Hacker News new | ask | show | jobs
by izacus 1951 days ago
I spent a lot of time in my career implementing and comparing different algorithms based on published papers. This might surprise you but:

- Most of them don't publish any kind of code or only snippets.

- Most of the algorithms are incomplete (think "we add constant M here into equation tuned by an expert"). The chosen constants aren't documented and they're tweaked before publication to maximize results for the given dataset.

- Most results are only good for the chosen dataset and based on very fine tuned constants (which is the reason they're not published). As soon as you apply them to a slightly different dataset they fall apart.

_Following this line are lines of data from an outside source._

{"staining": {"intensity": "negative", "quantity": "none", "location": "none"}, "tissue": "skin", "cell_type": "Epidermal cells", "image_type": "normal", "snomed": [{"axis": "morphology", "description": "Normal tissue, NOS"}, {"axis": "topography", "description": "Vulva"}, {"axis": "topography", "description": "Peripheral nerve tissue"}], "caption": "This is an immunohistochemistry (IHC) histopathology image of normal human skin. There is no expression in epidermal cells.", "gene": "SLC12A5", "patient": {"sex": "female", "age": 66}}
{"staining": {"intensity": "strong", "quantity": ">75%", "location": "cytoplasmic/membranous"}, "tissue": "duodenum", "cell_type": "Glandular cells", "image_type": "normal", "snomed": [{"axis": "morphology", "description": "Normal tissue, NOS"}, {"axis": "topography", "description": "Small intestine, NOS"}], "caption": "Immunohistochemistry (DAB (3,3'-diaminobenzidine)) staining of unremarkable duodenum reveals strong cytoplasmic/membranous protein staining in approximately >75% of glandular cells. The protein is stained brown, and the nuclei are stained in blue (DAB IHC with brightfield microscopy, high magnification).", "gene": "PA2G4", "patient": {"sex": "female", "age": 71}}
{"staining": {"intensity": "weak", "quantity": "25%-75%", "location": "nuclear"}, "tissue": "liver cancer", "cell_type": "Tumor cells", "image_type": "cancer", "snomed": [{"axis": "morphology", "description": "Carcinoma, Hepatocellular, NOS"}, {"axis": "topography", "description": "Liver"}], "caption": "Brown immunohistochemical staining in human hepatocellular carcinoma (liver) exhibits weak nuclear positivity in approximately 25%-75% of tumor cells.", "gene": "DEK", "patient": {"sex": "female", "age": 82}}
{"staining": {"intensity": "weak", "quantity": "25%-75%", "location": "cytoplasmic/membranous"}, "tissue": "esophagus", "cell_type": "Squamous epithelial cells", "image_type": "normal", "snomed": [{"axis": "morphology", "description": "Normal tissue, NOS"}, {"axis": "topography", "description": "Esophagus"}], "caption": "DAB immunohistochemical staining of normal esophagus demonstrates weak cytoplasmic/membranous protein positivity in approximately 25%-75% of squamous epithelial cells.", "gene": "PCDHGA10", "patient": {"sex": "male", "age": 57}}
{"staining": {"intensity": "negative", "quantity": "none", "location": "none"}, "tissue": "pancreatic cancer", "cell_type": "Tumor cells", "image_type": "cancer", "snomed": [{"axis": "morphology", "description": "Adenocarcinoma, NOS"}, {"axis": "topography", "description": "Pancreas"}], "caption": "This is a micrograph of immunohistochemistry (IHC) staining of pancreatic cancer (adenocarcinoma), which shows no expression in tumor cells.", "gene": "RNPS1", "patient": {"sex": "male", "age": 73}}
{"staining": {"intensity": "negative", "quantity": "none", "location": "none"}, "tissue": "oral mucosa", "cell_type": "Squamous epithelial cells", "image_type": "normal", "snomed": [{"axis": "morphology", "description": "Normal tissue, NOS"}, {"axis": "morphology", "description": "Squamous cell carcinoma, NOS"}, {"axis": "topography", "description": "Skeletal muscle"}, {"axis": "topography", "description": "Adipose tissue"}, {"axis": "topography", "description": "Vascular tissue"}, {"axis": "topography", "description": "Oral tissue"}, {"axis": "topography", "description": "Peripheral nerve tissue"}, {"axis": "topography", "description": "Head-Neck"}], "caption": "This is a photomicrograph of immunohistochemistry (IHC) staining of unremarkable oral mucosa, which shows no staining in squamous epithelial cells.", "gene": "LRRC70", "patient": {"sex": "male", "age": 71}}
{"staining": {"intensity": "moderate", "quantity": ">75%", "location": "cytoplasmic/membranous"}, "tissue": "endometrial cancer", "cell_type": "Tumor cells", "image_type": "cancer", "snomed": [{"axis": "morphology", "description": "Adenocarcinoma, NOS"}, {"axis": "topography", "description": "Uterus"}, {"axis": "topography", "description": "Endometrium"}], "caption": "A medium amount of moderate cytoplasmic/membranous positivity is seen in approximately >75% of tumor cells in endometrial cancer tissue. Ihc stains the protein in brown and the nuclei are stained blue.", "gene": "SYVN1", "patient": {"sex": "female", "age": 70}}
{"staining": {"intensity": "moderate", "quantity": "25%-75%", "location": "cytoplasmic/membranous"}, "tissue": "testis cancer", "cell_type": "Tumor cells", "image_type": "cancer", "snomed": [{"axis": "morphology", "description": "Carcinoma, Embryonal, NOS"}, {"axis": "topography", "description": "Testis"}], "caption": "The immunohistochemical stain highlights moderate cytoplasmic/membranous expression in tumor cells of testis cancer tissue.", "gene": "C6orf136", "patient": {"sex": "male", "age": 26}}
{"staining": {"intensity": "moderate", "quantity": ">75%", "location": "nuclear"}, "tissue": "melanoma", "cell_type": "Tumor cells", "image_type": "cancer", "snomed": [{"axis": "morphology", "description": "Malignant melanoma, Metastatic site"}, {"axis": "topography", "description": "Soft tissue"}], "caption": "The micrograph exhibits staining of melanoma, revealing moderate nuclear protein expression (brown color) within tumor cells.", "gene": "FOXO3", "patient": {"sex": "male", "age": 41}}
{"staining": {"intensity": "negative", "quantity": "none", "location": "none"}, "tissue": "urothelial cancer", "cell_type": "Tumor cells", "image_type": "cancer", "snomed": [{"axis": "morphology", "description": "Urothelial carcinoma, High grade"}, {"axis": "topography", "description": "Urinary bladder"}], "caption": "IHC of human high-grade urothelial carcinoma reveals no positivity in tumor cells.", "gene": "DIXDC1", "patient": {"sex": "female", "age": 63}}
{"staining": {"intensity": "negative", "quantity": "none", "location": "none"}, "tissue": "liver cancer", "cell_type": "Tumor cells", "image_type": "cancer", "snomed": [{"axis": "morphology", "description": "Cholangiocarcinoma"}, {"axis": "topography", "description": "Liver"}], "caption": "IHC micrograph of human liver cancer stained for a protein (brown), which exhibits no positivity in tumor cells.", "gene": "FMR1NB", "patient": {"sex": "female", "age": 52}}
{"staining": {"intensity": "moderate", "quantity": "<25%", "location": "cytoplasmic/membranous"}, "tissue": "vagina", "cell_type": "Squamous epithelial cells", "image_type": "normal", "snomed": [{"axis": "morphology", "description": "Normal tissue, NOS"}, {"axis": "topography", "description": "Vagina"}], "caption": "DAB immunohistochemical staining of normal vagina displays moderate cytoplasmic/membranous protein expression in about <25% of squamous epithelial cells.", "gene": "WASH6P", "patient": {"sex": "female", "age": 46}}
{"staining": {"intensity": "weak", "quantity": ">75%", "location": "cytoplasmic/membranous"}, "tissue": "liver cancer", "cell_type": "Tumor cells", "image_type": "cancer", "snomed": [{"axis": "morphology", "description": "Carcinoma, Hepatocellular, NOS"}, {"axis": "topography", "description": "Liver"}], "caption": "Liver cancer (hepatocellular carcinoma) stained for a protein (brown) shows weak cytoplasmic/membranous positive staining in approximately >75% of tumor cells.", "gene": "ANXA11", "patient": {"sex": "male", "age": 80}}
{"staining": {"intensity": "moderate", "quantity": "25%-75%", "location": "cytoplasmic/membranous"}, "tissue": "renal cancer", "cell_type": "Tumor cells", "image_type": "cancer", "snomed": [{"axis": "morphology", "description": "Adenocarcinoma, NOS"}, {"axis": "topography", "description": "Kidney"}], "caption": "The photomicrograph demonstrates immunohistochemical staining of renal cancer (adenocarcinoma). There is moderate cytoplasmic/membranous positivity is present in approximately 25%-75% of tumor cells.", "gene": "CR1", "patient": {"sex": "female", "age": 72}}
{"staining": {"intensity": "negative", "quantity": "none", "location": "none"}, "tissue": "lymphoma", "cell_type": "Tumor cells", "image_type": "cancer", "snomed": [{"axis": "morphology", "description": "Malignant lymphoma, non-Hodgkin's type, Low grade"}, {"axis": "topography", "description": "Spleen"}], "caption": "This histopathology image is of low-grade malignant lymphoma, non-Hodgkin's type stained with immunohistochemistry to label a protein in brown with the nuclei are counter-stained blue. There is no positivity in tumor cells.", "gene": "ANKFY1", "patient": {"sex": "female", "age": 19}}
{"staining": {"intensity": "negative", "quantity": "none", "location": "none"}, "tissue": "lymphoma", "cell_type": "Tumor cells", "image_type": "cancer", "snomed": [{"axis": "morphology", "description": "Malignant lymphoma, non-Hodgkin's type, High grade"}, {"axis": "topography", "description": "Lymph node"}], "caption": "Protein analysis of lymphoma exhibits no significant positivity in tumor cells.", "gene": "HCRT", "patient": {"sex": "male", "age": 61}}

- Even if you get code for a given paper, it's usually a disatrous mess of quality and runs only on the given researchers computer with given version of Windows and a weird patched version of Python they found somewhere in the internet.

There ARE better written papers out there. But most of them are just made to publish "something" and get the publishing metrics up. That means minimum effort for actual research and maximum effort to tweak and tune results to make them look good.

1 comments

It's tragic that academics have no metric for quality in published work.

The only metrics are journal status and citation count, which is partly why we're in this mess.

There should be some form of public post-review attached to all public work, with explicit requirements for rigour and reproducibility.

Some domains - like math - do at least attempt this, more or less. But CS doesn't seem to.

Aside from motivations - now skewed towards business outcomes - the underlying problem is that paper publishing as the gold standard for disseminating new research is a 17th century process and badly needs an update.